• _Supplied data_
________________________

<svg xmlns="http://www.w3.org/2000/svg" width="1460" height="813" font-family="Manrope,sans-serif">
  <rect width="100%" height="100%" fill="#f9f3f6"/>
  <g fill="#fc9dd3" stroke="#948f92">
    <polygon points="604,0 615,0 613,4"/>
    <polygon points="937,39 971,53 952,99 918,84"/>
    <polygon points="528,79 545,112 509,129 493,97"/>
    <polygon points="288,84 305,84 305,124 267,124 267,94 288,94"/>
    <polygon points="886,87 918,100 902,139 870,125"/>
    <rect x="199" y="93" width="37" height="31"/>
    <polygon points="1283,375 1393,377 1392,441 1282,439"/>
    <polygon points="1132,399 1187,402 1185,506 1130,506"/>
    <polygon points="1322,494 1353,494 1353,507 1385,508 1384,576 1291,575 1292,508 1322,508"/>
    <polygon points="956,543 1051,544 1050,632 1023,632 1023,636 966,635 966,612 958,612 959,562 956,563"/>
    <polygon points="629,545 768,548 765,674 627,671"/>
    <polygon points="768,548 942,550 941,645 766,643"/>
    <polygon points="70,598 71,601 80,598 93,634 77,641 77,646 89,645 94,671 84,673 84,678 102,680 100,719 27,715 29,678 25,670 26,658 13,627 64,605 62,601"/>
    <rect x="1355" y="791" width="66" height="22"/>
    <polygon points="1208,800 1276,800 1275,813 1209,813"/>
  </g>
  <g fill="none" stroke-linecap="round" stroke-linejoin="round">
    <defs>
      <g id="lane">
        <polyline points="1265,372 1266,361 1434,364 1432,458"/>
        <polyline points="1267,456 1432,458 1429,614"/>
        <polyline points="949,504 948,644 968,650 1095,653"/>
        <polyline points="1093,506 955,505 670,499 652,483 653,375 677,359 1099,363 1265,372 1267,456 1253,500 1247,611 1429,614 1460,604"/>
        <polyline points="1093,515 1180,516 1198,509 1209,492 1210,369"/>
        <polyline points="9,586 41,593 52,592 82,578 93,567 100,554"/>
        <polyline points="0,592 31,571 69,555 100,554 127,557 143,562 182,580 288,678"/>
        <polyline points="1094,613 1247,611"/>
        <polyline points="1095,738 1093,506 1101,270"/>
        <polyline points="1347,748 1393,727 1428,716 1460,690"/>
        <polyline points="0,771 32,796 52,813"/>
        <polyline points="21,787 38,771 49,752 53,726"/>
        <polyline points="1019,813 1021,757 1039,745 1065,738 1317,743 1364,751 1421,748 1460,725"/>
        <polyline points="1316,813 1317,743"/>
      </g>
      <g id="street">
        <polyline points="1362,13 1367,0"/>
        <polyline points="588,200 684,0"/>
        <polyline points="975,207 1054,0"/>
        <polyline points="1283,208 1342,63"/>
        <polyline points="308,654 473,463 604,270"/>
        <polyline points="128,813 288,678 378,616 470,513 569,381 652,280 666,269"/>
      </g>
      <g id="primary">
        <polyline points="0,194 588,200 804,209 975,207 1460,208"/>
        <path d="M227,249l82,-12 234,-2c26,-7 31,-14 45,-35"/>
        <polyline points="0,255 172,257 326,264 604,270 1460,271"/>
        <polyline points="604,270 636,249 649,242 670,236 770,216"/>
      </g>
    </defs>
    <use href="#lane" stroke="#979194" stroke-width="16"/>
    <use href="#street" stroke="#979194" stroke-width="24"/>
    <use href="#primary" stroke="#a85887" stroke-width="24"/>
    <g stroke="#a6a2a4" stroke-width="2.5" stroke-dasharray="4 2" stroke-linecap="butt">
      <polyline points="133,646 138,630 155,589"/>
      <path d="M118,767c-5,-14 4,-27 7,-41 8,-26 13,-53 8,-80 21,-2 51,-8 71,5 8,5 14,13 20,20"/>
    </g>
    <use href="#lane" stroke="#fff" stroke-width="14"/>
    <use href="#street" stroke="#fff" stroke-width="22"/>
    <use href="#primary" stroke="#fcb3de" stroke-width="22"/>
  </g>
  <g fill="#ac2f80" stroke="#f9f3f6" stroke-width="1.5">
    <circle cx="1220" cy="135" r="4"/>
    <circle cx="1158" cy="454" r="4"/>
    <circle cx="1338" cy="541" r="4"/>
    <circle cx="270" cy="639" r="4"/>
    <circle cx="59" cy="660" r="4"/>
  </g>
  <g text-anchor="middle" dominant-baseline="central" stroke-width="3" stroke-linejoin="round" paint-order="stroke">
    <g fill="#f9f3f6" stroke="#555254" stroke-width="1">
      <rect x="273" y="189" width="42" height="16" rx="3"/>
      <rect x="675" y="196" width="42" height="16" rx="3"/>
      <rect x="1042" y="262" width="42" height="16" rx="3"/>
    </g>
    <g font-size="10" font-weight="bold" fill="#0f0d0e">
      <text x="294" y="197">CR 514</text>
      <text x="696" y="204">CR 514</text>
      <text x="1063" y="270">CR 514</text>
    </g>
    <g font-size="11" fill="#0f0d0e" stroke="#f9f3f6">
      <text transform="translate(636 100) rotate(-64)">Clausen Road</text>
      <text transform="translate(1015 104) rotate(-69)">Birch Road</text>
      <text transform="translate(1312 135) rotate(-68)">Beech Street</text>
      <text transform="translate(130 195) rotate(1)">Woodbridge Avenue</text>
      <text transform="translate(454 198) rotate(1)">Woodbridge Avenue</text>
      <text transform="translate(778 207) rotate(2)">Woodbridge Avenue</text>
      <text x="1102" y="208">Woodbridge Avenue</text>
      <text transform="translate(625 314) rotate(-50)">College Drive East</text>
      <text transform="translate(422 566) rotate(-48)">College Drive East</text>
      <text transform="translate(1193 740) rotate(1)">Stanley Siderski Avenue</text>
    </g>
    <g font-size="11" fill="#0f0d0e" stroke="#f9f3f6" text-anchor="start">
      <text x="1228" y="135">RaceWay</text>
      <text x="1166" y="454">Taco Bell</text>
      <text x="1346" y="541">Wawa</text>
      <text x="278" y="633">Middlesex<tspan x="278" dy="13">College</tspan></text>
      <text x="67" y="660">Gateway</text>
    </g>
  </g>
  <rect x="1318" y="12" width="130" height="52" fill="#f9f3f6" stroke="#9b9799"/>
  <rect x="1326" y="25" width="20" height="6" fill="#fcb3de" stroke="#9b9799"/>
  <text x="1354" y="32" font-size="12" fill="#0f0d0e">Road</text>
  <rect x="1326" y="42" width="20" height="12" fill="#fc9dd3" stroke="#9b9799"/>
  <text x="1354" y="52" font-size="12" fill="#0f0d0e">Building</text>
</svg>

________________________

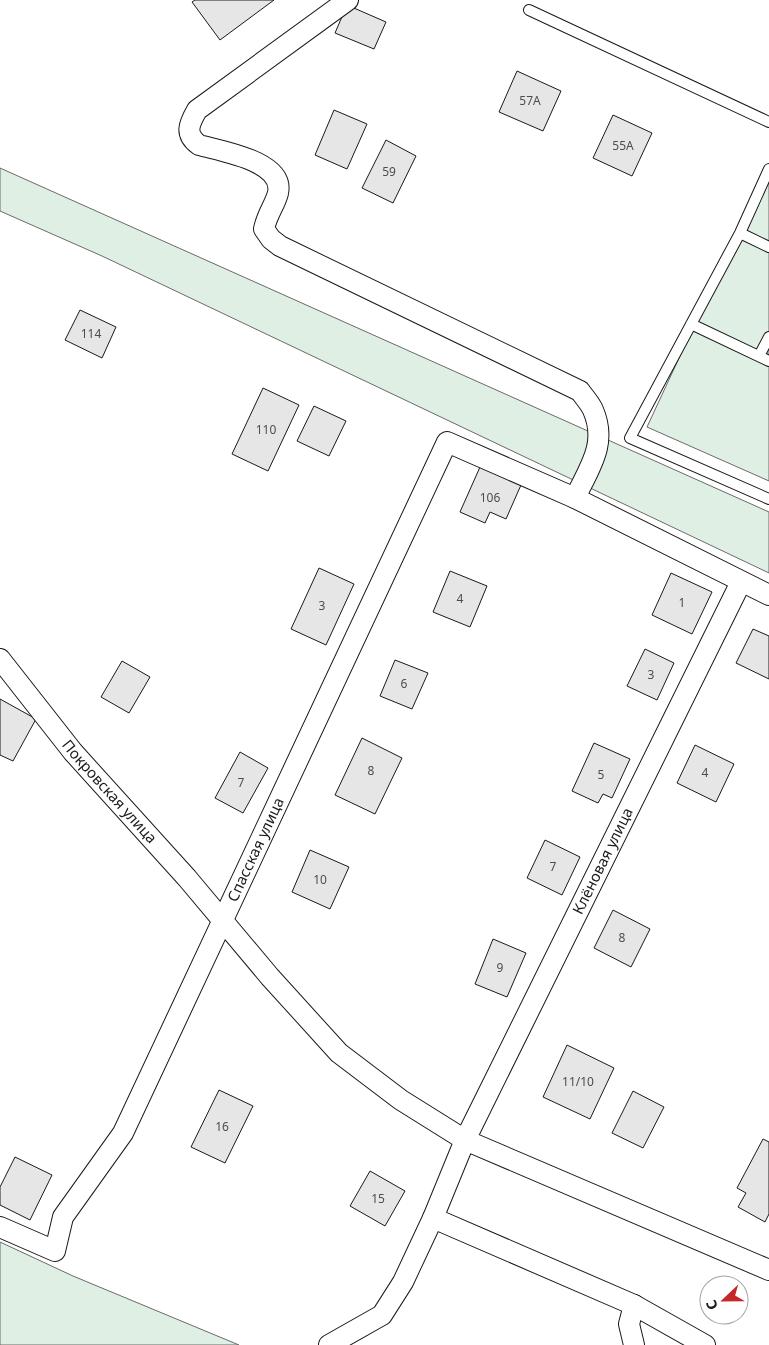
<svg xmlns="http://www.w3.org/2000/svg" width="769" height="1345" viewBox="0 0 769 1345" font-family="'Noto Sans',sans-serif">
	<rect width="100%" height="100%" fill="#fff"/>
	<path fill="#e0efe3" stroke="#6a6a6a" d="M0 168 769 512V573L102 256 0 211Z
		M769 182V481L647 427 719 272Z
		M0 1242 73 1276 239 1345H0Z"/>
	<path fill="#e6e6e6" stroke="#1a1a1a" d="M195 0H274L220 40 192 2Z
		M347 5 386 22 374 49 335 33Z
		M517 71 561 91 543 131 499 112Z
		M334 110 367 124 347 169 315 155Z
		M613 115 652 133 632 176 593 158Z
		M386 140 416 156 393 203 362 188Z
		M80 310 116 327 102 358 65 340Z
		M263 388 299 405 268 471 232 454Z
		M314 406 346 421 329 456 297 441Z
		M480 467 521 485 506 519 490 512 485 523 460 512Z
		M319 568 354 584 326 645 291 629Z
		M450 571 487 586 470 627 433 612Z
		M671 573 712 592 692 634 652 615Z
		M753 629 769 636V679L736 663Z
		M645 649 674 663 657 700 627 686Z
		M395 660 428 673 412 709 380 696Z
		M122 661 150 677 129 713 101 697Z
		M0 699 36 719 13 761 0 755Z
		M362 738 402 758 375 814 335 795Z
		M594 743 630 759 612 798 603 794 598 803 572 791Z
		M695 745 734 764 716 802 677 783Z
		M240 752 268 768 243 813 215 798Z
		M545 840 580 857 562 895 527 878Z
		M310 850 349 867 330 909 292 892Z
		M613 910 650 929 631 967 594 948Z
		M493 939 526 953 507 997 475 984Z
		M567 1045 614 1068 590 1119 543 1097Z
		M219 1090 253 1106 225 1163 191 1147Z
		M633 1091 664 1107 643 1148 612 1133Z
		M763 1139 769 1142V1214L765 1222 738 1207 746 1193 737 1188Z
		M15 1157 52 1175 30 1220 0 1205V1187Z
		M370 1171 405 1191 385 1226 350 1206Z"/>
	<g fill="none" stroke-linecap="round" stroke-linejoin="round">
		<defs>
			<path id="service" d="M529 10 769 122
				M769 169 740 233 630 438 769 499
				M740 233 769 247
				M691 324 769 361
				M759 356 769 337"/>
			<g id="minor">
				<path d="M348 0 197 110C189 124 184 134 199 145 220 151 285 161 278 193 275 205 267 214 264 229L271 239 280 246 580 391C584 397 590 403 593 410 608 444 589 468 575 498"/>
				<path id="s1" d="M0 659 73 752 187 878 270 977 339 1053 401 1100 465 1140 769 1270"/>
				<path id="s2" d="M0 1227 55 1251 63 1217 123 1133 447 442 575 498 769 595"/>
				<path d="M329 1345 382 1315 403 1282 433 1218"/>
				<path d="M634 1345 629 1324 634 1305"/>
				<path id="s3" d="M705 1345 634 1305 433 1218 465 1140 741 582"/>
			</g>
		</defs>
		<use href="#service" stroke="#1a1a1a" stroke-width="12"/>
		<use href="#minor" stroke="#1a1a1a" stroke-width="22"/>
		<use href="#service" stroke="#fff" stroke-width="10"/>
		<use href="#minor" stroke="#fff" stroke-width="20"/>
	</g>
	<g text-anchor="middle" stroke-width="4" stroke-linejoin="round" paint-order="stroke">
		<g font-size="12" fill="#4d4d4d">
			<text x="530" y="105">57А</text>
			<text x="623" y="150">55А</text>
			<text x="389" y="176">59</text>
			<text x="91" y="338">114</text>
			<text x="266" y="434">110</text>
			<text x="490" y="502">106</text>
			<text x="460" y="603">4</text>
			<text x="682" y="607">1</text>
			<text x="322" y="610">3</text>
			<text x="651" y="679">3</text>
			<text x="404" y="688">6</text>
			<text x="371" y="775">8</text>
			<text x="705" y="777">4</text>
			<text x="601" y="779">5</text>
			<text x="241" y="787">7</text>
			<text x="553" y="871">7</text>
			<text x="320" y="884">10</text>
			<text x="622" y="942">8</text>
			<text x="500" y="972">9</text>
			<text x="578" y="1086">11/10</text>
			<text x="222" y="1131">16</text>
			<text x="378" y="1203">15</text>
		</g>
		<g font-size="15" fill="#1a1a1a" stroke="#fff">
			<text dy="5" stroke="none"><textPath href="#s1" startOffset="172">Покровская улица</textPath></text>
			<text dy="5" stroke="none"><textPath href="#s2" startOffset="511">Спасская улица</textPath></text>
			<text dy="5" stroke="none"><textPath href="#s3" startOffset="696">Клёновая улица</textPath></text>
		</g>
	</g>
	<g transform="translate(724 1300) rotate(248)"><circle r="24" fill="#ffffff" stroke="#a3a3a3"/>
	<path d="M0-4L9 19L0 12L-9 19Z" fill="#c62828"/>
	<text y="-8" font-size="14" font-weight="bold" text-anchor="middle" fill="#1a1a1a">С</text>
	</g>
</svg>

________________________

• _Task directions_
Search each line of the data above for "paint", and copy the lines where it occurs.

• _Output for this exercise_
  <g text-anchor="middle" dominant-baseline="central" stroke-width="3" stroke-linejoin="round" paint-order="stroke">
	<g text-anchor="middle" stroke-width="4" stroke-linejoin="round" paint-order="stroke">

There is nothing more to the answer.